J'aime énormément la peinture et j'apprécie de découvrir la vie des artistes. C'est un livre pour moi, ai-je donc pensé. Et voilà que, quelques jours plus tard, je le retrouve dans la liste proposée par l'Opération Masse critique. Cela vaut la peine de tenter ma chance. Je l'ai reçu. Je l'ai immédiatement lu. Enfin, lu... Contrairement à mes attentes, j'ai éprouvé terriblement de difficultés à le faire. J'avais l'impression qu'on m'avait lobotomisée : je ne comprenais rien.
Dès la dernière page tournée, je suis allée vers la quatrième de couverture que, dans la mesure du possible, je ne consulte jamais avant la lecture, de peur qu'elle n'en dévoile trop. Ici, c'est simple, la totalité de l'aventure vécue par Sweerts est révélée : il va partir pour Rome, à Amsterdam, « les Missions étrangères l'enrôlent », il continuera la route vers la Syrie, la Perse, l'Inde. Si j'avais su, je me serais épargné une véritable épreuve, car, pour moi, c'en fut une !
Honte sur moi peut-être, mais Michael Sweerts est un peintre dont je n'avais jamais entendu parler. Dominique Cordellier m'était tout aussi inconnu (et pour cause, ceci est son premier roman).
J'entreprends donc quelques recherches. Les résultats sont maigres. Internet ne m'apprend guère plus sur Dominique Cordellier que la notice biographique de deux lignes précisant qu'il est conservateur au Musée du Louvre et spécialiste des dessins italiens de la Renaissance. C'est très certainement prestigieux, pas à la portée du premier venu et explique, sans doute, qu'il ne s'adresse pas au tout venant. Mais le lecteur lambda n'est pas un éminent collègue de Dominique Cordellier.
Pour moi, son style est excessivement recherché, précieux, verse dans le nébuleux, voire l'abscons. Il use et abuse de longues (une dizaine de lignes) énumérations, truffées de mots de vocabulaire érudit et archaïsant (malingreux, cagou, hétère, monter à la genette...), dont j'ai dû chercher, parfois en vain, le sens (pléviander, par exemple).
Ce procédé finit par lasser et donner le tournis : « On trouve dans ses loges des chiens de Bologne et des marchandises de la Chine, des affiquets, des oiseaux, des courroies, des corsets, des bottes, des fers, des lanternes, des bas, des draps, des plumes, de la dentelle de fil et d'argent, des gants, des parfums, des miroirs, des cierges, des chandelles, de l'or, des joyaux, de la soie, des rubans, des épices, de la confiture, du vin d'Espagne, des chaussures fines et toutes sortes d'abricots, et tout ce que désire le désir, et tout ce qui plaît au sexe. » Il y a des citations en diverses langues, notamment le latin, qui ne sont pas traduites.

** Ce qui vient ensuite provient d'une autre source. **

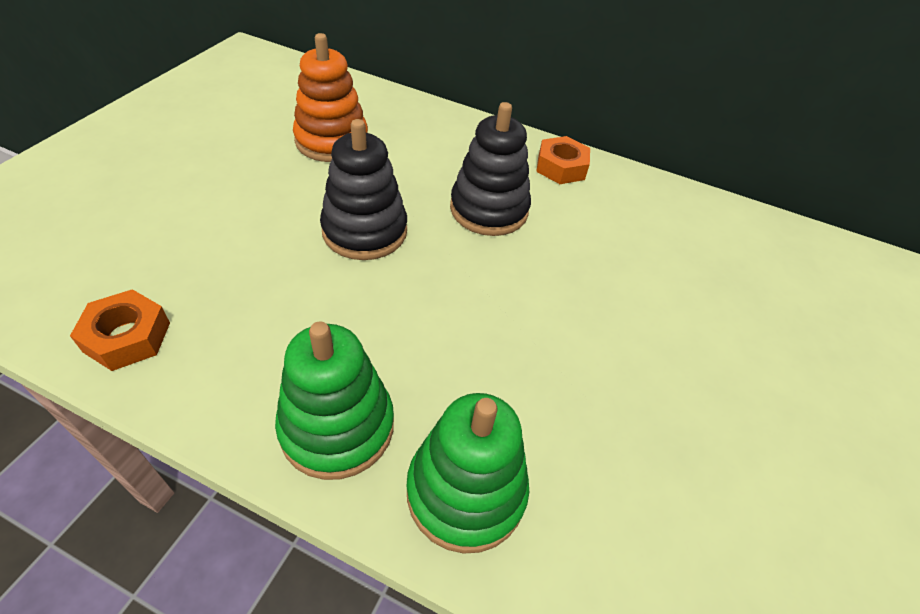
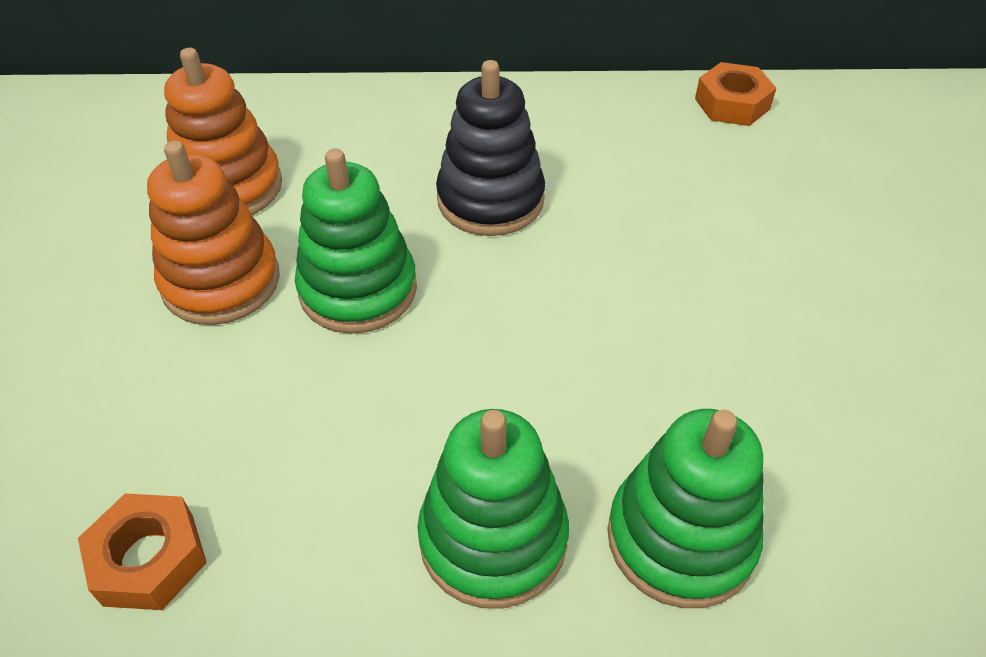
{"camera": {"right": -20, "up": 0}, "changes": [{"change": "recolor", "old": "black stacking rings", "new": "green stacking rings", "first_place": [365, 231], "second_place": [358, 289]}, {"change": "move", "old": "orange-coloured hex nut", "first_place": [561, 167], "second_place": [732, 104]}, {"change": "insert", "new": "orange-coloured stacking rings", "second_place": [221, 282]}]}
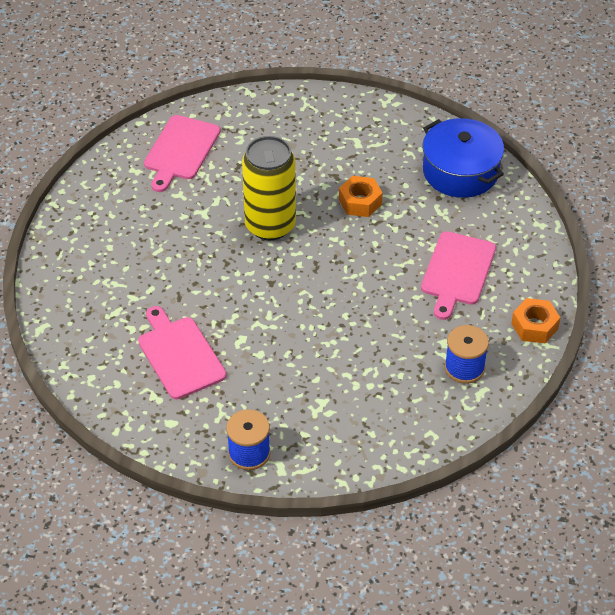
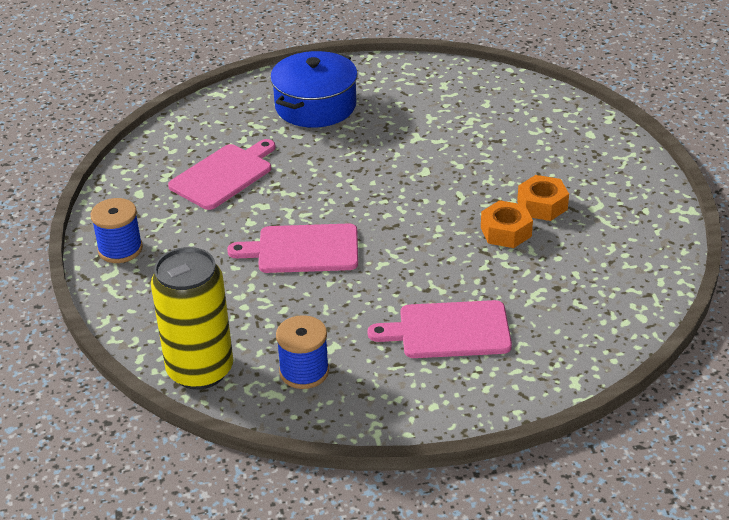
{"camera": {"right": 70, "up": -10}, "changes": [{"change": "move", "old": "rose-pink bread board", "first_place": [180, 151], "second_place": [303, 249]}, {"change": "move", "old": "royal blue pot", "first_place": [460, 171], "second_place": [315, 106]}, {"change": "move", "old": "bright yellow soda can", "first_place": [270, 225], "second_place": [200, 370]}, {"change": "move", "old": "orange-coloured hex nut", "first_place": [534, 326], "second_place": [542, 205]}]}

Si vous n'êtes pas polyglotte, tant pis pour vous (« Pictor Zeuxis risui mortuus, dum ridet effuse pictam a se anum »). Tout le monde comprend ? Moi, il m'a fallu un gros effort.
L'auteur s'exprime de manière allusive et obscure. Ainsi, dès les premières lignes, on se trouve confronté à : « Il ne lui avait pas échappé cependant que Daniel Swertz, marchand de lin à Bruxelles, disait de lui : il est mon fils, ni que Martine Balliel et Martynken Mallier ne disaient rien car elles étaient sa mère. » Cela plonge quand même le lecteur dans une certaine perplexité. J'imagine que, à l'époque, l'orthographe, surtout celle des noms propres, n'étant pas encore fixée, on écrivait parfois Swertz, parfois Sweerts (Balliel ou Mallier). Quant à la mère, originaire de Bruxelles, ville bilingue, son prénom se dit tantôt Martine en français, tantôt Martynken en flamand.
Michael Sweerts part sur les routes et a, ainsi, l'occasion de rencontrer de nombreuses personnalités, telles Teniers ou Vermeer. A Paris, il croise un certain Jean-Baptiste, et j'en déduis qu'il s'agit de Molière (la quatrième de couverture me le confirmera). Cependant, combien y aura-t-il de lecteurs qui sauront que, sous le pseudonyme de Molière, se cachait Jean-Baptiste Poquelin ?
Ailleurs, voici Michael Sweerts en présence de trois frères qui me font songer aux le Nain (et la quatrième de couverture me dira que je ne me trompais pas). Je m'étonne, car ceux-ci se nommaient Antoine, Louis et Mathieu. Or, Dominique Cordellier les appelle Florange, Silidas et Polidon. Pourquoi ? Un unique article sur le Net (habituellement, même quand les résultats sont maigres, il y en a au moins une dizaine) m'apprend que c'est un obscur (du moins pour la béotienne que je suis) du Bail, auteur d'un roman à clefs « Les Galanteries de la Cour », qui les désigne ainsi.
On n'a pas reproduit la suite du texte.